Advanced Therapies in Europe (ATMPs): What the EMA Is Approving and Why It Matters for Longevity Clinics
The EMA publishes its quarterly ATMP report (Jun–Nov 2025): cell, gene, and tissue therapy. A key regulatory signal for clinics offering stem cells or regenerative therapies.
When the EMA’s Committee for Advanced Therapies (CAT) publishes its quarterly ATMP report, it’s not niche news. It’s a signal of the real state of what’s approved, what’s under review, and what remains experimental in Europe.
The CAT report from December 2025 covers the period June–November 2025 and includes updates on approvals, indication extensions, and regulatory activity statistics.
What ATMPs are (and why a longevity clinic should care)
ATMPs (Advanced Therapy Medicinal Products) are medicines based on:
- Gene therapy (genetic modification)
- Somatic cell therapy (non-genetically modified cells, including stem cells)
- Tissue engineering (tissue repair or regeneration)
The critical point for clinics: if a clinic offers stem cell treatments under the label “regenerative” or “anti-aging,” that therapy may be subject to ATMP regulation in the EU — which means centralized authorization, post-marketing surveillance, and pharmacovigilance.
The context: which ATMPs are already approved in Europe
To understand the regulatory bar, it’s worth looking at the ATMPs that have completed the process. Products like Kymriah (tisagenlecleucel, CAR-T therapy for leukemia and lymphoma) and Zolgensma (onasemnogene abeparvovec, gene therapy for spinal muscular atrophy) went through multi-year, multi-center trials with robust safety and efficacy data. Alofisel (darvadstrocel), an allogeneic stem cell therapy for perianal fistulas in Crohn’s disease, also obtained centralized authorization. Each approval cost hundreds of millions in clinical development.
That is the standard. And it is the standard against which any clinic using the word “stem cell” in its commercial offering is measured.
The risk that many clinics ignore
A gray area persists in the sector:
- Some clinics offer “stem cell therapy” as if it were an aesthetic service, outside the regulatory radar.
- European regulation is clear: if the cell undergoes substantial manipulation or is used for a different function, it’s an ATMP and requires EMA approval.
- Violating this can result in sanctions, closure, or litigation.
The hospital exemption: the gray hole
ATMP regulation includes an alternative pathway known as the hospital exemption (Article 28 of Regulation 1394/2007). It allows a hospital to prepare and administer an unauthorized ATMP to a specific patient under medical prescription and hospital responsibility, without going through centralized EMA authorization.

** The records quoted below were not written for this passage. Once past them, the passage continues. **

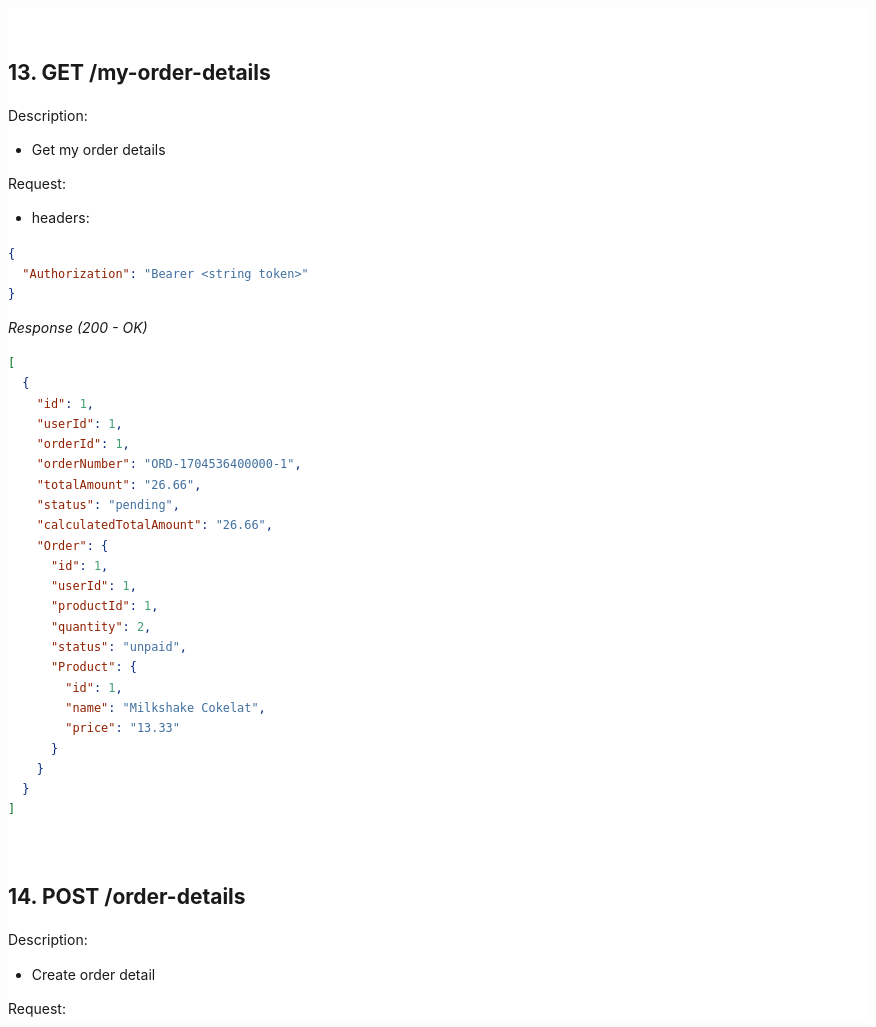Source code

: &nbsp;

## 13. GET /my-order-details

Description:

- Get my order details

Request:

- headers:

```json
{
  "Authorization": "Bearer <string token>"
}
```

_Response (200 - OK)_

```json
[
  {
    "id": 1,
    "userId": 1,
    "orderId": 1,
    "orderNumber": "ORD-1704536400000-1",
    "totalAmount": "26.66",
    "status": "pending",
    "calculatedTotalAmount": "26.66",
    "Order": {
      "id": 1,
      "userId": 1,
      "productId": 1,
      "quantity": 2,
      "status": "unpaid",
      "Product": {
        "id": 1,
        "name": "Milkshake Cokelat",
        "price": "13.33"
      }
    }
  }
]
```

&nbsp;

## 14. POST /order-details

Description:

- Create order detail

Request:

In practice, this exemption has become an operational gray area. Some centers in Spain and Portugal offer stem cell treatments under this coverage, with varying interpretations of what constitutes “individualized use” versus a systematic commercial program. Oversight depends on national agencies (AEMPS in Spain, Infarmed in Portugal), and the rigor of enforcement varies significantly between countries.
The real enforcement landscape
The reality is that national agencies’ inspection capacity is limited. Enforcement actions tend to be reactive — triggered by reported adverse events or complaints — rather than proactive. This creates an environment where the “more serious” longevity sector is calling for clear regulation not as a threat, but as a competitive advantage over gray-area operators.
What a responsible clinic should do
- Review what it offers and how it labels it.
- Check whether its supplier or protocol is subject to ATMP regulation (or should be).
- If operating in a gray area, seek legal/regulatory counsel before an inspection arrives.
- If it wants to offer real cell therapies: participate in clinical trials as a legitimate and documented pathway.
The longevity industry group led by ArentFox Schiff is working precisely on frameworks that allow serious operators to differentiate themselves. For European clinics, understanding ATMP regulation is not optional: it’s the line between operating legitimately and taking a risk that could end in closure.
Primary source: EMA — CAT Quarterly Highlights (Dec 2025) (Source: EMA, 2025).